(Document images with source code)
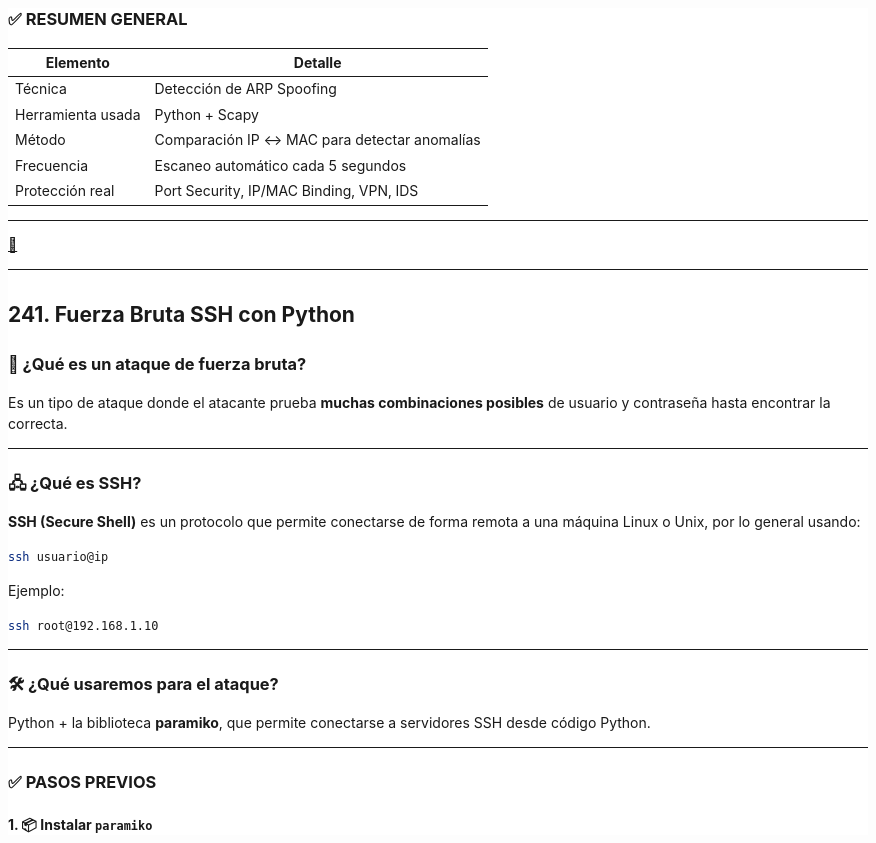 
### ✅ RESUMEN GENERAL

| Elemento          | Detalle                                      |
| ----------------- | -------------------------------------------- |
| Técnica           | Detección de ARP Spoofing                    |
| Herramienta usada | Python + Scapy                               |
| Método            | Comparación IP ↔ MAC para detectar anomalías |
| Frecuencia        | Escaneo automático cada 5 segundos           |
| Protección real   | Port Security, IP/MAC Binding, VPN, IDS      |

---

[🔼](#índice)

---

## **241. Fuerza Bruta SSH con Python**

### 🧠 ¿Qué es un ataque de fuerza bruta?

Es un tipo de ataque donde el atacante prueba **muchas combinaciones posibles** de usuario y contraseña hasta encontrar la correcta.

---

### 🖧 ¿Qué es SSH?

**SSH (Secure Shell)** es un protocolo que permite conectarse de forma remota a una máquina Linux o Unix, por lo general usando:

```bash
ssh usuario@ip
```

Ejemplo:

```bash
ssh root@192.168.1.10
```

---

### 🛠️ ¿Qué usaremos para el ataque?

Python + la biblioteca **paramiko**, que permite conectarse a servidores SSH desde código Python.

---

### ✅ PASOS PREVIOS

#### 1. 📦 Instalar `paramiko`

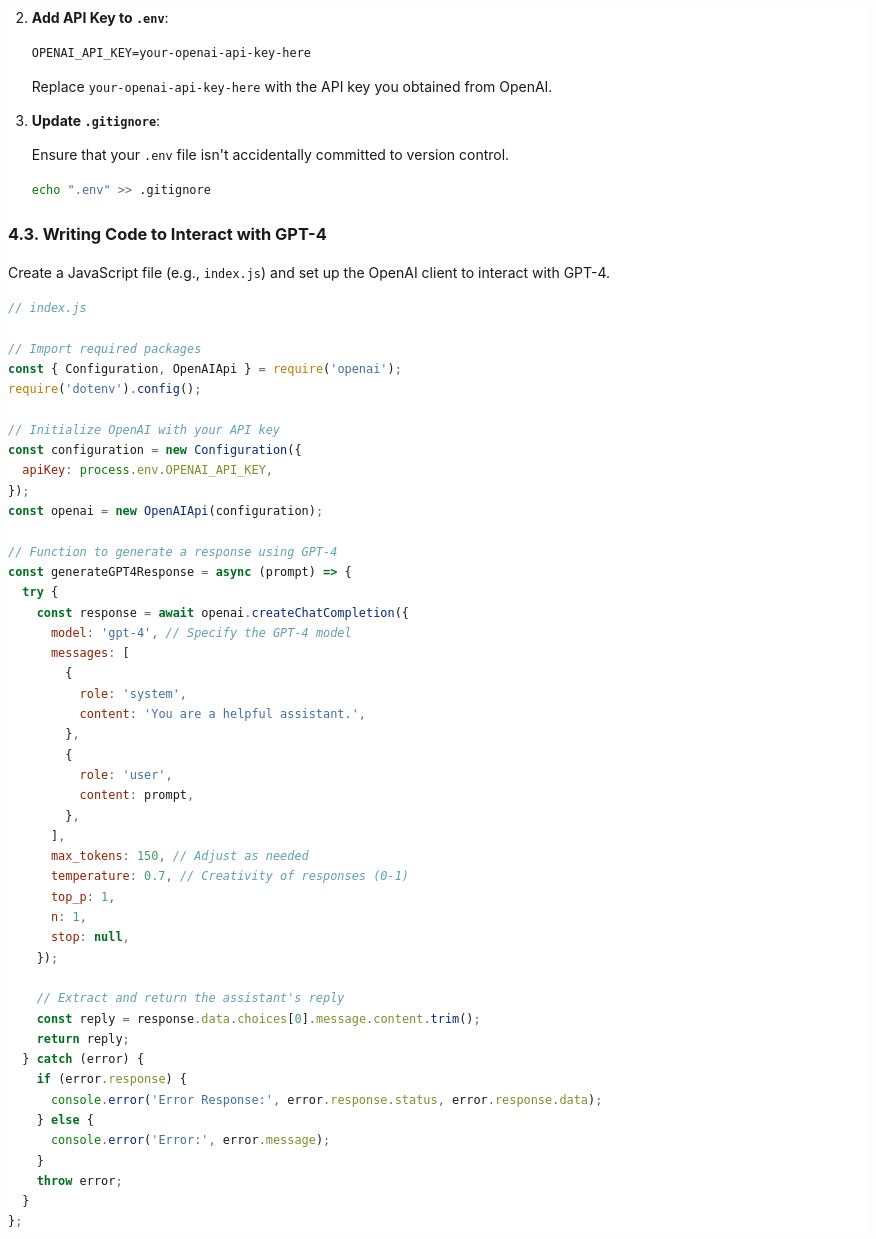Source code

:2. **Add API Key to `.env`**:

   ```env
   OPENAI_API_KEY=your-openai-api-key-here
   ```

   Replace `your-openai-api-key-here` with the API key you obtained from OpenAI.

3. **Update `.gitignore`**:

   Ensure that your `.env` file isn't accidentally committed to version control.

   ```bash
   echo ".env" >> .gitignore
   ```

### 4.3. Writing Code to Interact with GPT-4

Create a JavaScript file (e.g., `index.js`) and set up the OpenAI client to interact with GPT-4.

```javascript
// index.js

// Import required packages
const { Configuration, OpenAIApi } = require('openai');
require('dotenv').config();

// Initialize OpenAI with your API key
const configuration = new Configuration({
  apiKey: process.env.OPENAI_API_KEY,
});
const openai = new OpenAIApi(configuration);

// Function to generate a response using GPT-4
const generateGPT4Response = async (prompt) => {
  try {
    const response = await openai.createChatCompletion({
      model: 'gpt-4', // Specify the GPT-4 model
      messages: [
        {
          role: 'system',
          content: 'You are a helpful assistant.',
        },
        {
          role: 'user',
          content: prompt,
        },
      ],
      max_tokens: 150, // Adjust as needed
      temperature: 0.7, // Creativity of responses (0-1)
      top_p: 1,
      n: 1,
      stop: null,
    });

    // Extract and return the assistant's reply
    const reply = response.data.choices[0].message.content.trim();
    return reply;
  } catch (error) {
    if (error.response) {
      console.error('Error Response:', error.response.status, error.response.data);
    } else {
      console.error('Error:', error.message);
    }
    throw error;
  }
};
```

REQUIRED WORK –
Above are records to transcribe exactly; leave their pictures out.

ANSWER TO THIS TASK –
### ✅ RESUMEN GENERAL

| Elemento          | Detalle                                      |
| ----------------- | -------------------------------------------- |
| Técnica           | Detección de ARP Spoofing                    |
| Herramienta usada | Python + Scapy                               |
| Método            | Comparación IP ↔ MAC para detectar anomalías |
| Frecuencia        | Escaneo automático cada 5 segundos           |
| Protección real   | Port Security, IP/MAC Binding, VPN, IDS      |

---

[🔼](#índice)

---

## **241. Fuerza Bruta SSH con Python**

### 🧠 ¿Qué es un ataque de fuerza bruta?

Es un tipo de ataque donde el atacante prueba **muchas combinaciones posibles** de usuario y contraseña hasta encontrar la correcta.

---

### 🖧 ¿Qué es SSH?

**SSH (Secure Shell)** es un protocolo que permite conectarse de forma remota a una máquina Linux o Unix, por lo general usando:

```bash
ssh usuario@ip
```

Ejemplo:

```bash
ssh root@192.168.1.10
```

---

### 🛠️ ¿Qué usaremos para el ataque?

Python + la biblioteca **paramiko**, que permite conectarse a servidores SSH desde código Python.

---

### ✅ PASOS PREVIOS

#### 1. 📦 Instalar `paramiko`

Source code

:2. **Add API Key to `.env`**:

   ```env
   OPENAI_API_KEY=your-openai-api-key-here
   ```

   Replace `your-openai-api-key-here` with the API key you obtained from OpenAI.

3. **Update `.gitignore`**:

   Ensure that your `.env` file isn't accidentally committed to version control.

   ```bash
   echo ".env" >> .gitignore
   ```

### 4.3. Writing Code to Interact with GPT-4

Create a JavaScript file (e.g., `index.js`) and set up the OpenAI client to interact with GPT-4.

```javascript
// index.js

// Import required packages
const { Configuration, OpenAIApi } = require('openai');
require('dotenv').config();

// Initialize OpenAI with your API key
const configuration = new Configuration({
  apiKey: process.env.OPENAI_API_KEY,
});
const openai = new OpenAIApi(configuration);

// Function to generate a response using GPT-4
const generateGPT4Response = async (prompt) => {
  try {
    const response = await openai.createChatCompletion({
      model: 'gpt-4', // Specify the GPT-4 model
      messages: [
        {
          role: 'system',
          content: 'You are a helpful assistant.',
        },
        {
          role: 'user',
          content: prompt,
        },
      ],
      max_tokens: 150, // Adjust as needed
      temperature: 0.7, // Creativity of responses (0-1)
      top_p: 1,
      n: 1,
      stop: null,
    });

    // Extract and return the assistant's reply
    const reply = response.data.choices[0].message.content.trim();
    return reply;
  } catch (error) {
    if (error.response) {
      console.error('Error Response:', error.response.status, error.response.data);
    } else {
      console.error('Error:', error.message);
    }
    throw error;
  }
};
```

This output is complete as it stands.